Anapafseos Street, which means resting place in Greek, leads up to the First Cemetery’s gates. It was one of the few roads that already existed beyond the city walls at that time, which officially ended at Hadrian’s Arch, the ancient gateway to Athens, stretching from there to the burial ground.
As the First Cemetery expanded, Catholic and Protestant sections were created. A Jewish section too, though it’s no longer in use. The resting place grew to 225,000 square metres, housing over 12,000 graves. Neoclassical tombs, classical angels of mourning, temples, sarcophagi, urns, busts, standing and seated sculptures, ornate crosses, monuments—this free, open-air museum has it all.

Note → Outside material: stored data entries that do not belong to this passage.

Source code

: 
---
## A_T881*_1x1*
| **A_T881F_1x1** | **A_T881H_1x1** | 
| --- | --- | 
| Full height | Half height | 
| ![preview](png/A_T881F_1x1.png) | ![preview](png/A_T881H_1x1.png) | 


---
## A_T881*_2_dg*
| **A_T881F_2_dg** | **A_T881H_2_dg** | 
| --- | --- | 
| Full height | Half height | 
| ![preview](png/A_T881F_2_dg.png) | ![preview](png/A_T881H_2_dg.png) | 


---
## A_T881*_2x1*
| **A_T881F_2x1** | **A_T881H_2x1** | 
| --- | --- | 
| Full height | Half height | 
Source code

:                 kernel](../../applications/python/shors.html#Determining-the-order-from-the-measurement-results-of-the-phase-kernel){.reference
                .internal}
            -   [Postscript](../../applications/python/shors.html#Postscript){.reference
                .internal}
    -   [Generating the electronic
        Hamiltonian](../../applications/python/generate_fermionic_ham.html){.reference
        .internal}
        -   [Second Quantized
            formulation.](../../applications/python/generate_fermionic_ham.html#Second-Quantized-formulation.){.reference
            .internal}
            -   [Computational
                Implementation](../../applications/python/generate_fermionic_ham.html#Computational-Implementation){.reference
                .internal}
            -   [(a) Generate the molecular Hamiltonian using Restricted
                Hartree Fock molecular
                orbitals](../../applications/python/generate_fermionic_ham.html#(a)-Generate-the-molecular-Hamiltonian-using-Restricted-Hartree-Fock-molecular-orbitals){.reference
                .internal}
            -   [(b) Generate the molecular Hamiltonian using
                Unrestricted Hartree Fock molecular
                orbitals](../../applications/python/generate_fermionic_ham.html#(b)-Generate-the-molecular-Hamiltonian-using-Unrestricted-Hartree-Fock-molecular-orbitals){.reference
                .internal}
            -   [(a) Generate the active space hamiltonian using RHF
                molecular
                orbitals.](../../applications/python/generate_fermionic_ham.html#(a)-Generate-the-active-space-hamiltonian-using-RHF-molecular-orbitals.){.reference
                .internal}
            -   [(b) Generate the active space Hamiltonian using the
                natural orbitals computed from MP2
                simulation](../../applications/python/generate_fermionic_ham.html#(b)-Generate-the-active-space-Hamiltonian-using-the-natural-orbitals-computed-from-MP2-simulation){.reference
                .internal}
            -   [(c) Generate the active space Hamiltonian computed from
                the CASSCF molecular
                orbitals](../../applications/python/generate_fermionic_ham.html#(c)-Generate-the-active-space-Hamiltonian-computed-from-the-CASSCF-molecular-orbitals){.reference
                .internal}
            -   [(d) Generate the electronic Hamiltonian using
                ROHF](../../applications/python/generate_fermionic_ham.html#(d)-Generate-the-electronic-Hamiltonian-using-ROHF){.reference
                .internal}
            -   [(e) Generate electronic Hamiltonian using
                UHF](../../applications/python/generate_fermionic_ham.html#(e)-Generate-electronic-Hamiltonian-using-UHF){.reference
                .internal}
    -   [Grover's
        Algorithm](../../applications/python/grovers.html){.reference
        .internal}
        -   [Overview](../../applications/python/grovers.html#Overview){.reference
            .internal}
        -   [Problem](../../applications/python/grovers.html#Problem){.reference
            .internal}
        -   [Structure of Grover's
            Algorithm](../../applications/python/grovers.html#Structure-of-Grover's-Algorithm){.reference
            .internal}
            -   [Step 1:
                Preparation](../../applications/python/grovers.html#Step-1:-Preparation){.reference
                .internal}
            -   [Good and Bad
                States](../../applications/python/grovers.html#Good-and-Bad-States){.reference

The marble used was almost exclusively from Mount Pendeli, in the north of Athens, and the original craftsmen were from Tinos, an island renowned for its marble sculptors. The anonymous creators of the elaborate crosses and stone epitaphs, were never recorded. These artisans died with their art, until the good and the great of Athenian society began to be buried here. “Sleeping Maiden” by Yannoulis Chalepas (the most celebrated sculptor from Tinos) is the most well-known artistic landmark, located in the square close to the church of Saint Theodore. But there are many more.
The hall of fame starts right after the church, to your left. First the graves of ecclesiastical dignitaries, then philanthropist Georgios Averof, actress and politician Melina Mercouri and her husband, film director Jules Dassin, archaeologist Heinrich Schliemann, former prime minister Andreas Papandreou, the Goulandris shipping family, actress Aliki Vougiouklaki, the author T.H. White, missionary Jonas King, architect Ernst Ziller, poets Odysseas Elytis and George Seferis, musician Vasilis Tsitsanis… the list is endless.
But it doesn’t matter who lies in these graves, who chiselled their tombstones. I recognise some of the names, but barely know their backstory. You don’t need to know all this to feel the energy, the peace, the history. Walk the garden’s streets, soak in the art, and if you want to learn more, get your hands on “The First Cemetery of Athens; A Guide to its Monuments and History,” a comprehensive directory of a place one can easily get lost trying to navigate. I can’t think of a more enchanting place to lose an Athenian afternoon.
*The First Cemetery of Athens. A Guide to its Monuments and History by Maro Kardamitsi-Adami, Maria Daniil, translated by Deborah Kazazis. Published by Olkos Publishers.